Being left to one’s own devices means to shift into survival mode.

The first night my husband had left Sacramento, I was in a for rude awakening. He flew to Nevada last week for an extended Boys Weekend, hiking with old friends from college. It was a hectic night because I had to completely take care of myself, go into survival mode, which first meant choosing among the meals my husband had so thoughtfully prepared and left in the refrigerator for me. That was a huge responsibility in itself because I was really hungry. Too many choices. Now I had to weigh every choice. Standing in front of the refrigerator with the door open, listening to it chime over and over because I held it open too long and the alarm went off, shoving tupperware dishes around because I was NOT gonna do what he predicted which was eat beef stew every night.

But that would prove to be a fairly accurate prediction as the days went by. I am used to my husband placing dinner in front of my face without me having to make any choices.
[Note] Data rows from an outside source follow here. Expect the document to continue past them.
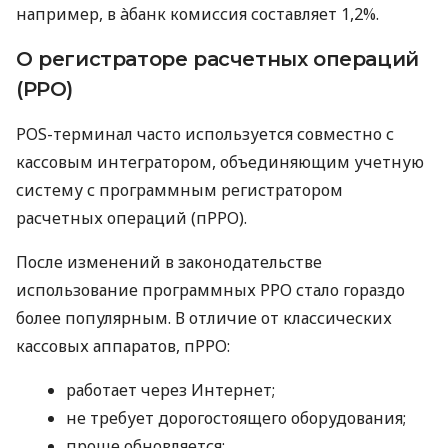
например, в àбанк комиссия составляет 1,2%.
О регистраторе расчетных операций
(РРО)
POS-терминал часто используется совместно с
кассовым интегратором, объединяющим учетную
систему с программным регистратором
расчетных операций (пРРО).
После изменений в законодательстве
использование программных РРО стало гораздо
более популярным. В отличие от классических
кассовых аппаратов, пРРО:
работает через Интернет;
не требует дорогостоящего оборудования;
проще обновляется;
My typical 12-hour work day as a Sacramento Realtor isn’t over until 7 PM, when I turn off my electronic devices to pay attention to my husband and the cats. There is no survival mode for me after 7 PM.

Even easier than heating up beef stew that first night was dumping the remains of several containers of leftover Thai food into one big dish and into the microwave with it. Left to my own devices, hey, I can shift into survival mode. Yet that wasn’t the worst part. The worst part came when my Netflix movie was over and I was ready to retire for the evening. That was the big shock.

I could not simply lift my body from the sofa, wander sleepily into the bedroom and hit the bed. Uh, uh. There was nobody else here to turn everything off. No shuffling off to the master suite in a dreamy state for me.

I could not leave the DVD player on, the television or our control box, so I had to dig out those remotes from the cushions and figure out how to work the “off” buttons. Then, I needed to check all of the exterior doors to the house and make sure they were locked, in addition to turning off every light switch. Heat off, check. Coffee pot set, check. Litter boxes empty, check. No cats locked in closets, check. By the time I eventually hit the bed, my eyeballs were wide open, staring at the ceiling fan. This is what survival mode felt like.

This experience gave me a heightened appreciation for some of the things my husband contributes to our household.